Jane: It’s such a good thing that you lawyers keep such tidy records.
Lydia’s Mom: You think you’re gonna like being called “Grandma”?
Angela: By Tommy Junior? Yea. I think I’m gonna like it!
Jane: Can we get you something to drink?
Lydia’s Mom: Water for me. Which one of yous is the doctor?
Maura: (raising her hand) I am.
Lydia’s Mom: I need that stuff that uh makes you sick if you drink.
Maura: Antebuse. I can write you a prescription.
Jane: If your arms get tired or you have to go to the bathroom or anything, I’d be happy to hold Tommy Jr.
Lydia: (passing baby to Jane) TJ. He likes it when you mush him against your breasts.
Tommy: I bet he does.
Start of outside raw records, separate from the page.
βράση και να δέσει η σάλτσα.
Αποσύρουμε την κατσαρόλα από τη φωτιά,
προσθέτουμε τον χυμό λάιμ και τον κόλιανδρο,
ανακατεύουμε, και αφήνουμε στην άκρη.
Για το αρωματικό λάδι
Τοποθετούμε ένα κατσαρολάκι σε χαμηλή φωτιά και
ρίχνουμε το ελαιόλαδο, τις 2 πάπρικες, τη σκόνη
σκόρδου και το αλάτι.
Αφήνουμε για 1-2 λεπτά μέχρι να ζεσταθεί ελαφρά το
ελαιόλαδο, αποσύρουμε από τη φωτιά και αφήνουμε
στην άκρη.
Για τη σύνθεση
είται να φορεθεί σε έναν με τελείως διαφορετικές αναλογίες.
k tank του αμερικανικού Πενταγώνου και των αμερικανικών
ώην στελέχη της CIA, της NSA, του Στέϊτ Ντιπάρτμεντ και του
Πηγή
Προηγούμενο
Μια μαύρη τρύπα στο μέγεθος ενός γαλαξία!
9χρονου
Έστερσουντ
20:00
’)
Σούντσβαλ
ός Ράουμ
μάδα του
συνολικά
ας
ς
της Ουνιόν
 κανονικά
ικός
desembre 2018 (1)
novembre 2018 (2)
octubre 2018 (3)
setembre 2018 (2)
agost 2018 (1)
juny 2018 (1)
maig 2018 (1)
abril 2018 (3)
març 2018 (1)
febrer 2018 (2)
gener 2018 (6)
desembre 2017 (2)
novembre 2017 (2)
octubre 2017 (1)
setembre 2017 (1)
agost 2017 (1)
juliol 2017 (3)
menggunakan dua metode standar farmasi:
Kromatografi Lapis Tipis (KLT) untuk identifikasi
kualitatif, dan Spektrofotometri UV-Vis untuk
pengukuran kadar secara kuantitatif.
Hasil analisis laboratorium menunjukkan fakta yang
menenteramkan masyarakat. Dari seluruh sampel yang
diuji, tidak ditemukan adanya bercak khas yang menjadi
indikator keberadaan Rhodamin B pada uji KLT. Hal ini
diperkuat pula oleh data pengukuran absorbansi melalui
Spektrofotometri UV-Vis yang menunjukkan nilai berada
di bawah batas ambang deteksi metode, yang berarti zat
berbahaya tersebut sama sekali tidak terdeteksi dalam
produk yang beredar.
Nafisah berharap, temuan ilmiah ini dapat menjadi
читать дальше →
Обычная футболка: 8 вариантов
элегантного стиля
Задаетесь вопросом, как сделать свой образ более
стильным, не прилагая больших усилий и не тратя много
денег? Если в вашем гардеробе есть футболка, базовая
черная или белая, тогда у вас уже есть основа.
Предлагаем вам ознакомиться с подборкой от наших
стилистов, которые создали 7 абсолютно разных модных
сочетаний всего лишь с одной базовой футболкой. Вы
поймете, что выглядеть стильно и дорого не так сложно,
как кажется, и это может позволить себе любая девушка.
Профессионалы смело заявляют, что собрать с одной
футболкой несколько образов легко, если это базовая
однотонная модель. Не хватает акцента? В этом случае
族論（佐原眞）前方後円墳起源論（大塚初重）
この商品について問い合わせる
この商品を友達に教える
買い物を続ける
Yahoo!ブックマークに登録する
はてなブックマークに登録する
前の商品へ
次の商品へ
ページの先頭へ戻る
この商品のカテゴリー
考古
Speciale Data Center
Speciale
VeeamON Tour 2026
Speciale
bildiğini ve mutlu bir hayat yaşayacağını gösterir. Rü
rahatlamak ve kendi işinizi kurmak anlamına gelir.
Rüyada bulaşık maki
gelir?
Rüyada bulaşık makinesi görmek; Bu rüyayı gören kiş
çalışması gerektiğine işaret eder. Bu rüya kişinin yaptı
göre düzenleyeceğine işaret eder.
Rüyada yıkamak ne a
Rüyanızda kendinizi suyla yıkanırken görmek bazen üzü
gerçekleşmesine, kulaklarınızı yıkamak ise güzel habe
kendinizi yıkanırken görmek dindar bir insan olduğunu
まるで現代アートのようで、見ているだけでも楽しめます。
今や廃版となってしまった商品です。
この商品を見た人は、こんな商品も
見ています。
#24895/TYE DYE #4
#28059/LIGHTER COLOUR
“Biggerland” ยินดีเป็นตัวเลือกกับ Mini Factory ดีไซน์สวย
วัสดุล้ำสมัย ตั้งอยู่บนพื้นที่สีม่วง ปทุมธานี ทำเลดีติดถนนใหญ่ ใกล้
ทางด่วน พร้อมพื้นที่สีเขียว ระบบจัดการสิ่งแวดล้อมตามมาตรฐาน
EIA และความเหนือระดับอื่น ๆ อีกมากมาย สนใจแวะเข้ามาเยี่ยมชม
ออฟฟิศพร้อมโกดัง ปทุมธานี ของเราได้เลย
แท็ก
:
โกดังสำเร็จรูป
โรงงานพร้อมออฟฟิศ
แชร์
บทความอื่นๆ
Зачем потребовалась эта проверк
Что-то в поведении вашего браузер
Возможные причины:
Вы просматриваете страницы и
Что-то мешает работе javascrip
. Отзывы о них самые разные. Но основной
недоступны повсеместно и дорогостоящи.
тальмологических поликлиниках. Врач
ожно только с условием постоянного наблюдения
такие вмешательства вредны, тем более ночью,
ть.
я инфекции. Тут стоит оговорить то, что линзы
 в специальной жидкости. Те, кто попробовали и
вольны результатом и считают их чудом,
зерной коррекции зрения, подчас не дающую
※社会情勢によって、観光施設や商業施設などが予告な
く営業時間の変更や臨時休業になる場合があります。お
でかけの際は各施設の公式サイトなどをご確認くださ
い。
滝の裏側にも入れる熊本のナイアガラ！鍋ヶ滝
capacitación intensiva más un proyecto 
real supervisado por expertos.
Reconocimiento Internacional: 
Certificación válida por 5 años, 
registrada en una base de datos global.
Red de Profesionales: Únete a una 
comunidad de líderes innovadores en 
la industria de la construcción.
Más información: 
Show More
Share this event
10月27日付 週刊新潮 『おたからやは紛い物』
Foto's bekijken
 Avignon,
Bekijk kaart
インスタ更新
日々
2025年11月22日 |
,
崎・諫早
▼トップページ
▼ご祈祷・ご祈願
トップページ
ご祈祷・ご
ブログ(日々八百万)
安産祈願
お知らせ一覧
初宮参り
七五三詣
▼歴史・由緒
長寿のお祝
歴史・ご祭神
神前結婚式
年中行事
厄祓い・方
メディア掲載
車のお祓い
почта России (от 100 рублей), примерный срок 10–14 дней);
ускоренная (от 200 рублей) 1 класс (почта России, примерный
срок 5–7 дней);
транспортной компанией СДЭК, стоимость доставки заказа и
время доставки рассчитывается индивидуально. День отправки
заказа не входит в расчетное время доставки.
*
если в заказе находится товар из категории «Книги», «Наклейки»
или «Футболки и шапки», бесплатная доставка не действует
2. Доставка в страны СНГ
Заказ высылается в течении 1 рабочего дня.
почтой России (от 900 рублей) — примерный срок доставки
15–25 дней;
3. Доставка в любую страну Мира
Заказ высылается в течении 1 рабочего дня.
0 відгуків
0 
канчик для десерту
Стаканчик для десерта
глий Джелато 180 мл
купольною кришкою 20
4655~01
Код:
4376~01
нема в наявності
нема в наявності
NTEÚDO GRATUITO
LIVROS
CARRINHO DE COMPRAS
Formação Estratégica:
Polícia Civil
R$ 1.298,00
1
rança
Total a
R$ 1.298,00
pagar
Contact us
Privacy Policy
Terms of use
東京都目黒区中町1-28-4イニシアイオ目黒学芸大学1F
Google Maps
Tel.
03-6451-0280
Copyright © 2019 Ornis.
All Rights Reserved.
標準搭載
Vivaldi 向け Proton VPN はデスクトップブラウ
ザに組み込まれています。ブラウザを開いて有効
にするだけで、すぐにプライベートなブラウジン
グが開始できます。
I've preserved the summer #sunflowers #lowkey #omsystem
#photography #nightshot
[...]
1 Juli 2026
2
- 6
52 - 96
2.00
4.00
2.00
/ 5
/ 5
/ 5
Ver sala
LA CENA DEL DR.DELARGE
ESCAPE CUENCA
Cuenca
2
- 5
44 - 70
I still like that!
Maura: Shall we sit down and eat?
Lydia’s Mom: I never turn down a free meal.
Jane: (sarcastic, sing songy) Think about how much fun we’re gonna have… Thanksgiving, Christmas, and New Years… (looks over at family, smiles) TJ’s gonna be a Red Sox fan!
Maura: I’d like to teach him how to Fence.
Jane: Oh! (fake enthusiasm) If you do, I’ll teach him how to sew, and knit, and bead.
Maura: Really?! I want to take classes with you!
Maura: Why?! It’d be so fun!
Jane: Can we please just get through this meal?!